▶ Records for processing
--- START ---

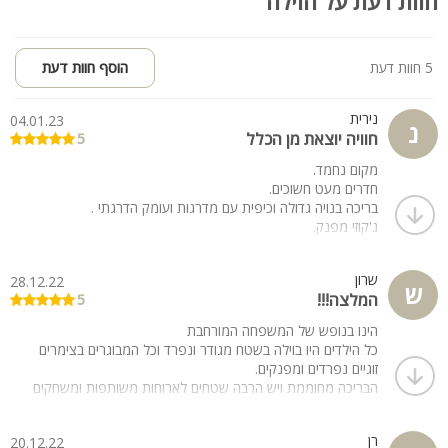
חוות דעת על הוילה
הוט טאב
סאונה
5 חוות דעת
הוסף חוות דעת
נירית
04.01.23
נ
חוויה יוצאת מן הכלל
5
מקום נחמד.
חדרים מעט חשוכים.
בריכה בנויה גדולה וכיפית עם מדרגות ועומק הדרגתי .
ג'קוזי מפנק.
מצויד ברמה גבוהה - ממגבות ועד כלים, עוגות שוקולדים וחלב
במקרר להכנת הקפה.
שרון
28.12.22
כל בקשה נענית באדיבות.
ש
המלצה!!!
5
יש פיצריה עם פיצות מעולות במתחם שפועלת בשעות הערב
המוקדמות, וניתן להזמין.
הינו בנופש של המשפחה המורחבת
אילניה - מושב בין עפולה לטבריה, יש מכולת מקומית. בית כנסת עם
כל הילדים היו בוילה בשטח מגודר ונפרד וכל המבוגרים בצימרים
מניין ביישוב הדתי הסמוך שדה אילן.
זוגיים נפרדים ומפנקים.
הבריכה מחוממת ויש הרבה שטחים לארוחות משותפות ומשחקים
לילדים.
היה נהדר
רן
20.12.22
מומלץ !!!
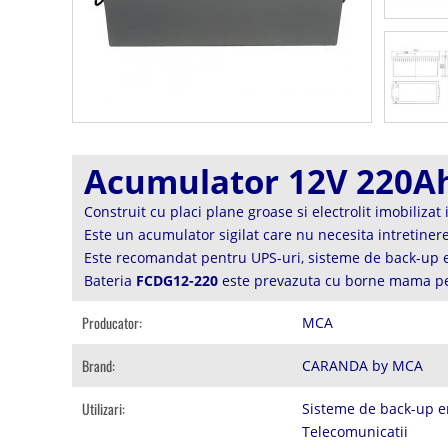
Acumulator 12V 220Ah
Construit cu placi plane groase si electrolit imobilizat
Este un acumulator sigilat care nu necesita intretiner
Este recomandat pentru UPS-uri, sisteme de back-up en
Bateria
FCDG12-220
este prevazuta cu borne mama pe
Producator:
MCA
Brand:
CARANDA by MCA
Utilizari:
Sisteme de back-up e
Telecomunicatii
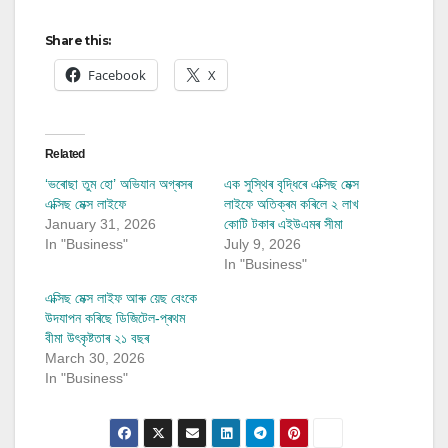
Share this:
Facebook
X
Related
‘ভৰোছা তুম হো’ অভিযান অগ্ৰসৰ
এক সুস্থিৰ বৃদ্ধিৰে এক্সিছ মেক্স
এক্সিছ মেক্স লাইফে
লাইফে অতিক্ৰম কৰিলে ২ লাখ
January 31, 2026
কোটি টকাৰ এইউএমৰ সীমা
In "Business"
July 9, 2026
In "Business"
এক্সিছ মেক্স লাইফ আৰু য়েছ বেংকে
উদযাপন কৰিছে ডিজিটেল-প্ৰথম
বীমা উৎকৃষ্টতাৰ ২১ বছৰ
March 30, 2026
In "Business"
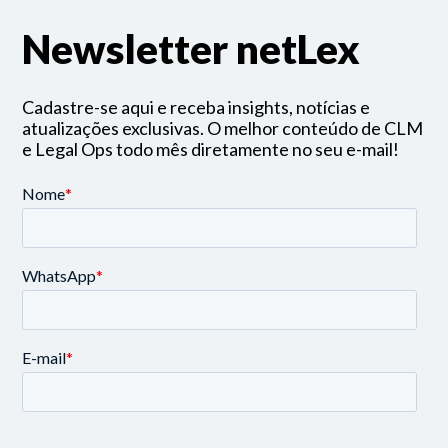
Newsletter netLex
Cadastre-se aqui e receba insights, notícias e
atualizações exclusivas. O melhor conteúdo de CLM
e Legal Ops todo mês diretamente no seu e-mail!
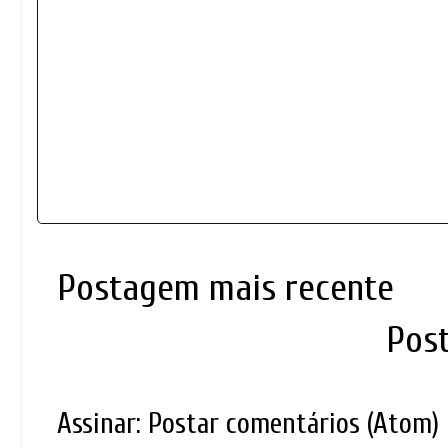
Postagem mais recente
Pos
Assinar:
Postar comentários (Atom)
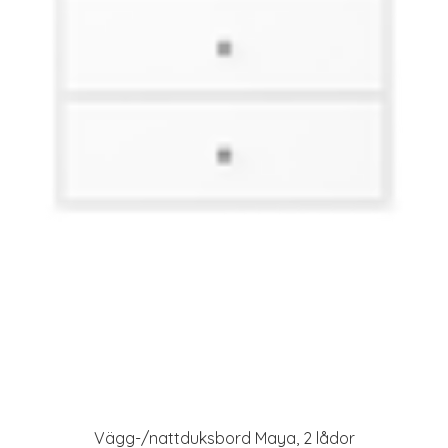
Vägg-/nattduksbord Maya, 2 lådor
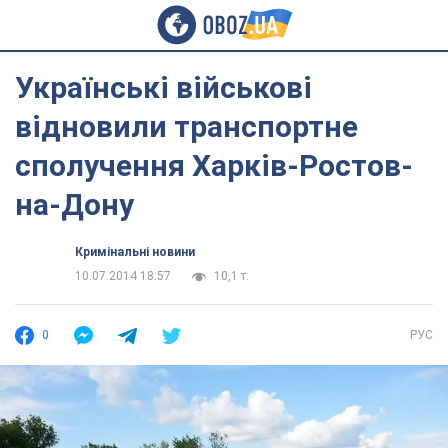
Українські військові
відновили транспортне
сполучення Харків-Ростов-
на-Дону
Кримінальні новини
10.07.2014 18:57
10,1 т.
0
РУС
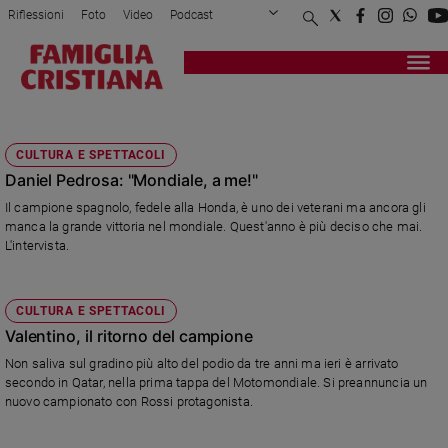
Riflessioni
Foto
Video
Podcast
Privacy Policy
Chi siamo
Contatti
Pubblicità
Attualità
Registrati
Redazione
Italia
HONDA
Cronaca
CULTURA E SPETTACOLI
Politica
Daniel Pedrosa: "Mondiale, a me!"
Mondo
Il campione spagnolo, fedele alla Honda, è uno dei veterani ma ancora gli
Economia
manca la grande vittoria nel mondiale. Quest'anno è più deciso che mai.
Legalità
L'intervista.
e
giustizia
Sport
CULTURA E SPETTACOLI
Interviste
Valentino, il ritorno del campione
Non saliva sul gradino più alto del podio da tre anni ma ieri è arrivato
Papa
secondo in Qatar, nella prima tappa del Motomondiale. Si preannuncia un
nuovo campionato con Rossi protagonista.
Papa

--- END ---

▶ Exercise directions
Text only, pictures out: give every record again as written.

▶ Exercise output
חוות דעת על הוילה
הוט טאב
סאונה
5 חוות דעת
הוסף חוות דעת
נירית
04.01.23
נ
חוויה יוצאת מן הכלל
5
מקום נחמד.
חדרים מעט חשוכים.
בריכה בנויה גדולה וכיפית עם מדרגות ועומק הדרגתי .
ג'קוזי מפנק.
מצויד ברמה גבוהה - ממגבות ועד כלים, עוגות שוקולדים וחלב
במקרר להכנת הקפה.
שרון
28.12.22
כל בקשה נענית באדיבות.
ש
המלצה!!!
5
יש פיצריה עם פיצות מעולות במתחם שפועלת בשעות הערב
המוקדמות, וניתן להזמין.
הינו בנופש של המשפחה המורחבת
אילניה - מושב בין עפולה לטבריה, יש מכולת מקומית. בית כנסת עם
כל הילדים היו בוילה בשטח מגודר ונפרד וכל המבוגרים בצימרים
מניין ביישוב הדתי הסמוך שדה אילן.
זוגיים נפרדים ומפנקים.
הבריכה מחוממת ויש הרבה שטחים לארוחות משותפות ומשחקים
לילדים.
היה נהדר
רן
20.12.22
מומלץ !!!
Acumulator 12V 220Ah
Construit cu placi plane groase si electrolit imobilizat
Este un acumulator sigilat care nu necesita intretiner
Este recomandat pentru UPS-uri, sisteme de back-up en
Bateria
FCDG12-220
este prevazuta cu borne mama pe
Producator:
MCA
Brand:
CARANDA by MCA
Utilizari:
Sisteme de back-up e
Telecomunicatii
Share this:
Facebook
X
Related
‘ভৰোছা তুম হো’ অভিযান অগ্ৰসৰ
এক সুস্থিৰ বৃদ্ধিৰে এক্সিছ মেক্স
এক্সিছ মেক্স লাইফে
লাইফে অতিক্ৰম কৰিলে ২ লাখ
January 31, 2026
কোটি টকাৰ এইউএমৰ সীমা
In "Business"
July 9, 2026
In "Business"
এক্সিছ মেক্স লাইফ আৰু য়েছ বেংকে
উদযাপন কৰিছে ডিজিটেল-প্ৰথম
বীমা উৎকৃষ্টতাৰ ২১ বছৰ
March 30, 2026
In "Business"
Newsletter netLex
Cadastre-se aqui e receba insights, notícias e
atualizações exclusivas. O melhor conteúdo de CLM
e Legal Ops todo mês diretamente no seu e-mail!
Postagem mais recente
Pos
Assinar:
Postar comentários (Atom)
Vägg-/nattduksbord Maya, 2 lådor
Українські військові
відновили транспортне
сполучення Харків-Ростов-
на-Дону
Кримінальні новини
10.07.2014 18:57
10,1 т.
0
РУС
Riflessioni
Foto
Video
Podcast
Privacy Policy
Chi siamo
Contatti
Pubblicità
Attualità
Registrati
Redazione
Italia
HONDA
Cronaca
CULTURA E SPETTACOLI
Politica
Daniel Pedrosa: "Mondiale, a me!"
Mondo
Il campione spagnolo, fedele alla Honda, è uno dei veterani ma ancora gli
Economia
manca la grande vittoria nel mondiale. Quest'anno è più deciso che mai.
Legalità
L'intervista.
e
giustizia
Sport
CULTURA E SPETTACOLI
Interviste
Valentino, il ritorno del campione
Non saliva sul gradino più alto del podio da tre anni ma ieri è arrivato
Papa
secondo in Qatar, nella prima tappa del Motomondiale. Si preannuncia un
nuovo campionato con Rossi protagonista.
Papa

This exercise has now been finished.